» Activity
The required output is a copy of each line in the material below that includes "rule".

» Data under study
****************************************

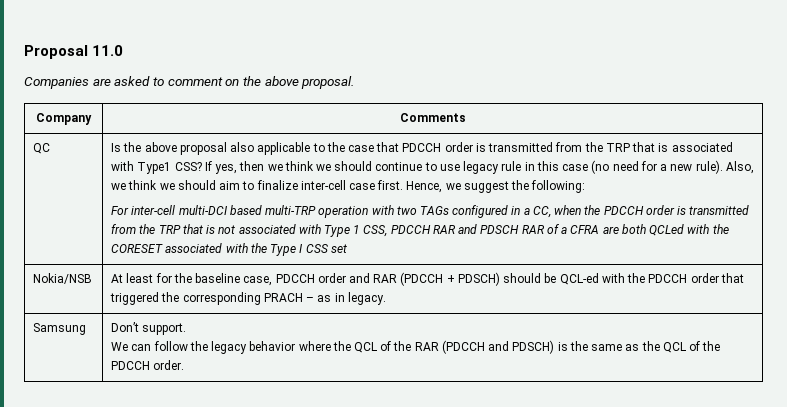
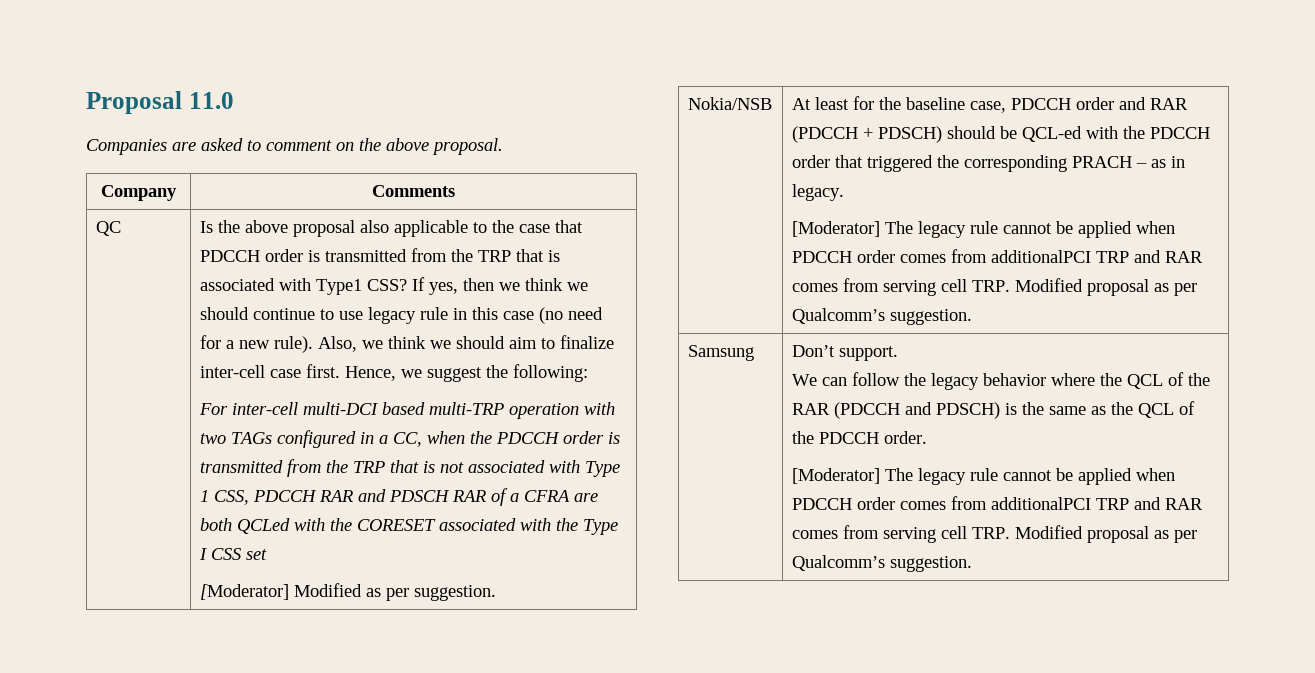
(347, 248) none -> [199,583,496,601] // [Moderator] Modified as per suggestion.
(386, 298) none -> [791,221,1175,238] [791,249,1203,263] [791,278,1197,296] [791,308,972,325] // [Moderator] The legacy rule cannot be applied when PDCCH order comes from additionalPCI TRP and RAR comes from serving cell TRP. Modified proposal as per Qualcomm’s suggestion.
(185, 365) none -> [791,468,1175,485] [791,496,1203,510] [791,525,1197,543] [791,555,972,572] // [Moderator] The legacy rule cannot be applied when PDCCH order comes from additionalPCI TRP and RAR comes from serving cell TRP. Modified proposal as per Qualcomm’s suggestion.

****************************************

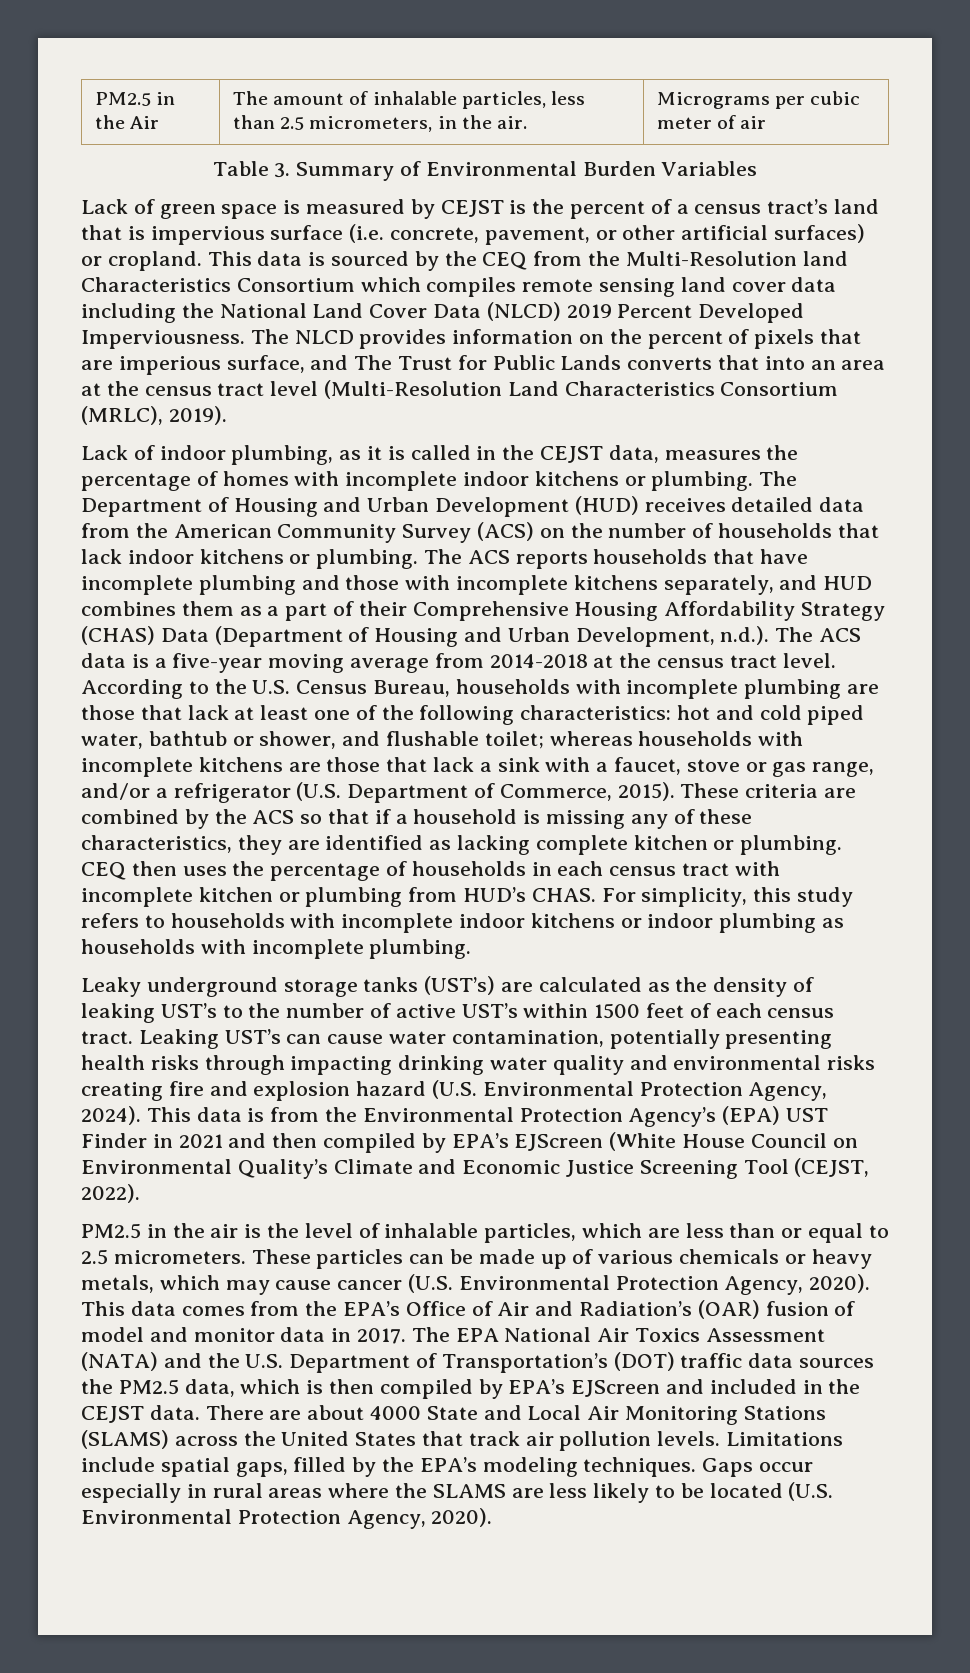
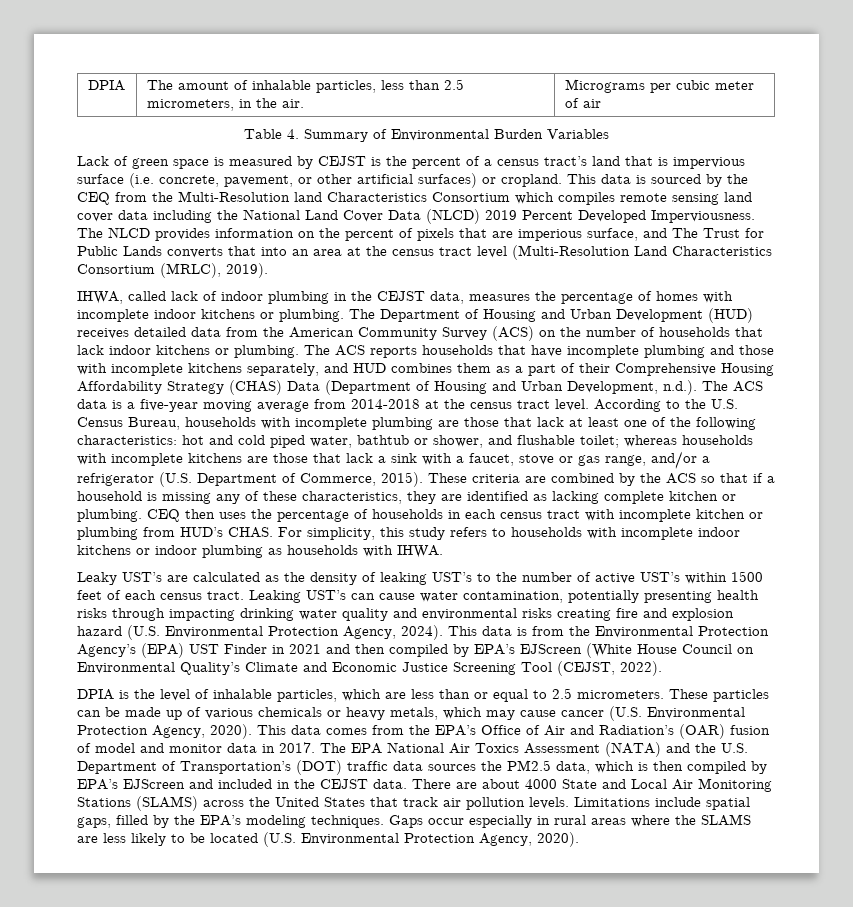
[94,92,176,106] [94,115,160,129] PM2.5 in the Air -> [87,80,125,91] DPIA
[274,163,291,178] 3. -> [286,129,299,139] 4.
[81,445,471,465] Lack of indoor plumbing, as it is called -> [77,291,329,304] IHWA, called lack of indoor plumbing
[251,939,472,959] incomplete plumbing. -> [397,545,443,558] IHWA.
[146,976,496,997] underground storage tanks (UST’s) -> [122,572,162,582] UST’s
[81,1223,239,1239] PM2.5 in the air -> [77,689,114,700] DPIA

****************************************

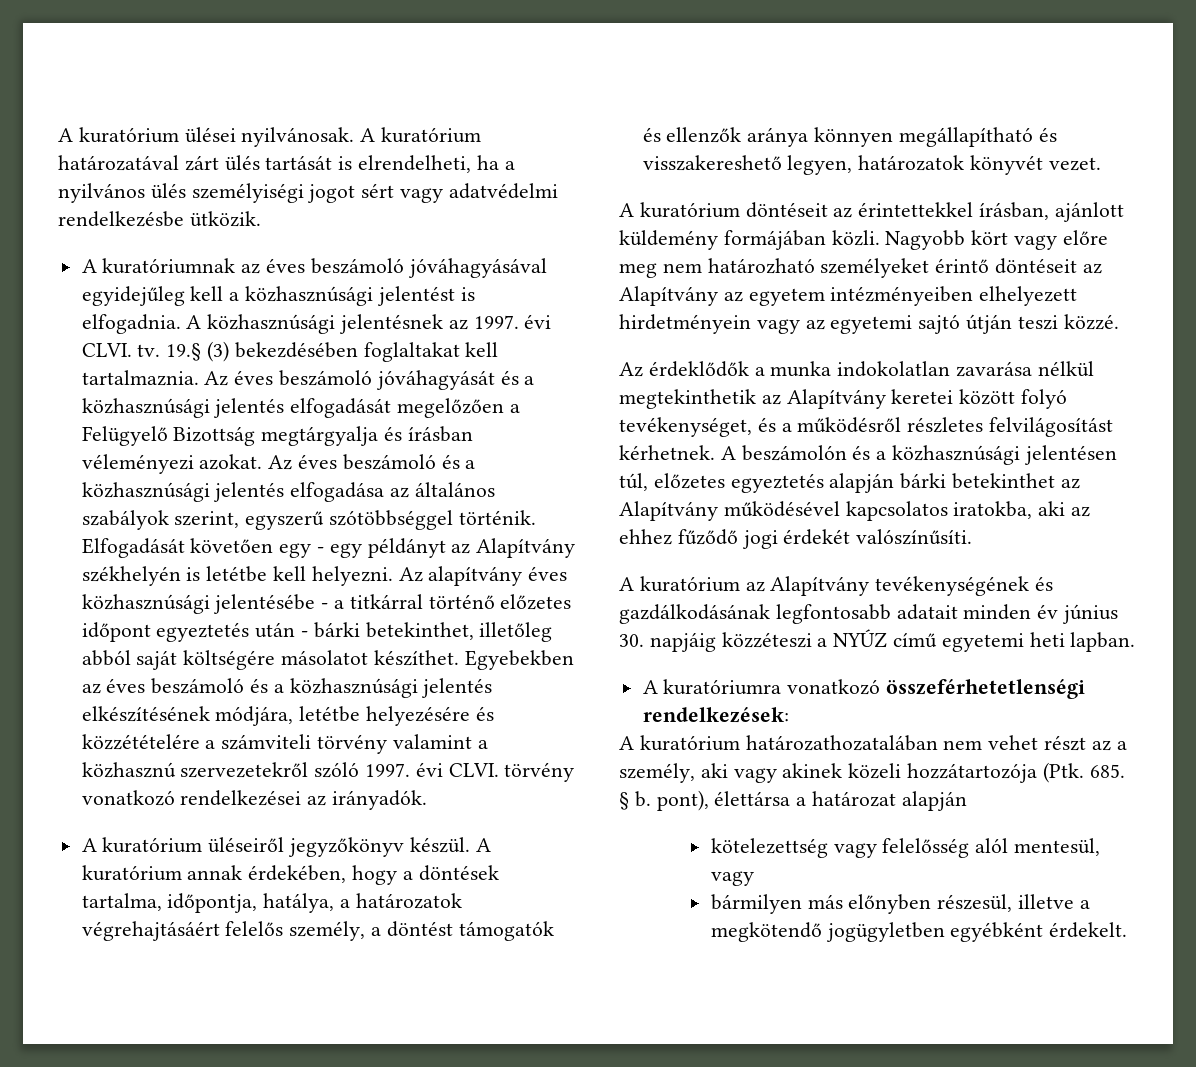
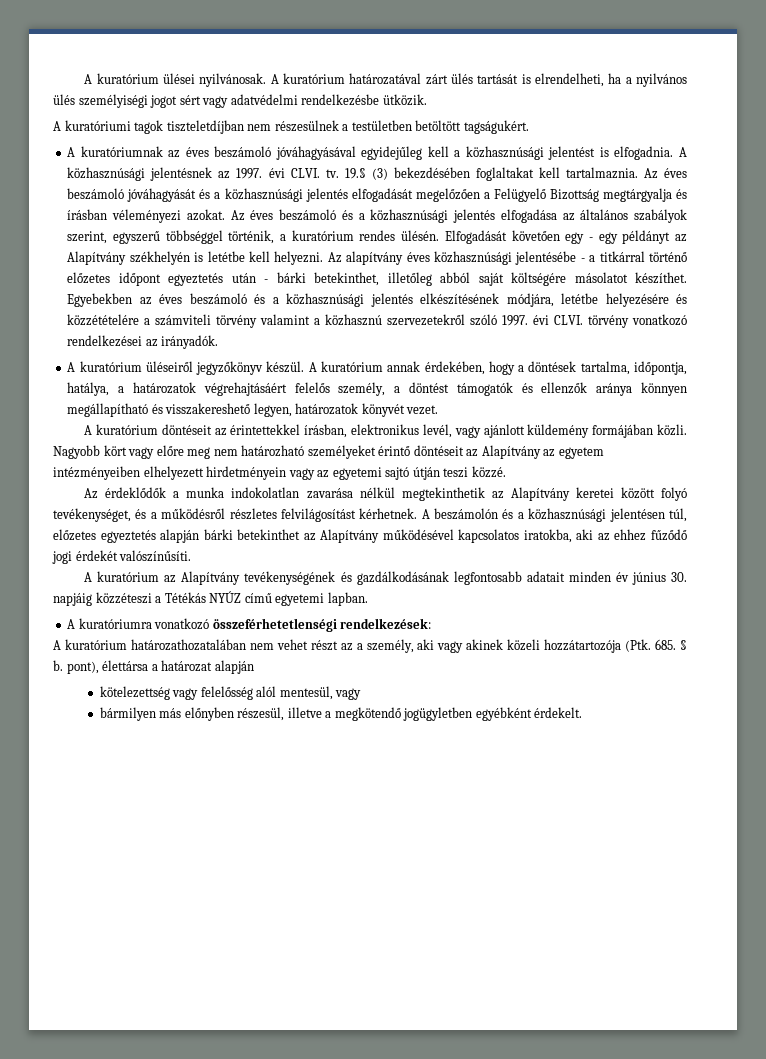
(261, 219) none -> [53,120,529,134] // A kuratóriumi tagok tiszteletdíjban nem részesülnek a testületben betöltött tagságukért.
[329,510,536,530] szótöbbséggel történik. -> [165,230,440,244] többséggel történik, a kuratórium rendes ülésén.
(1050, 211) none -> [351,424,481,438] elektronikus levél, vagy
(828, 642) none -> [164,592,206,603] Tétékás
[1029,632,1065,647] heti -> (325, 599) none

****************************************

» Finished task
(386, 298) none -> [791,221,1175,238] [791,249,1203,263] [791,278,1197,296] [791,308,972,325] // [Moderator] The legacy rule cannot be applied when PDCCH order comes from additionalPCI TRP and RAR comes from serving cell TRP. Modified proposal as per Qualcomm’s suggestion.
(185, 365) none -> [791,468,1175,485] [791,496,1203,510] [791,525,1197,543] [791,555,972,572] // [Moderator] The legacy rule cannot be applied when PDCCH order comes from additionalPCI TRP and RAR comes from serving cell TRP. Modified proposal as per Qualcomm’s suggestion.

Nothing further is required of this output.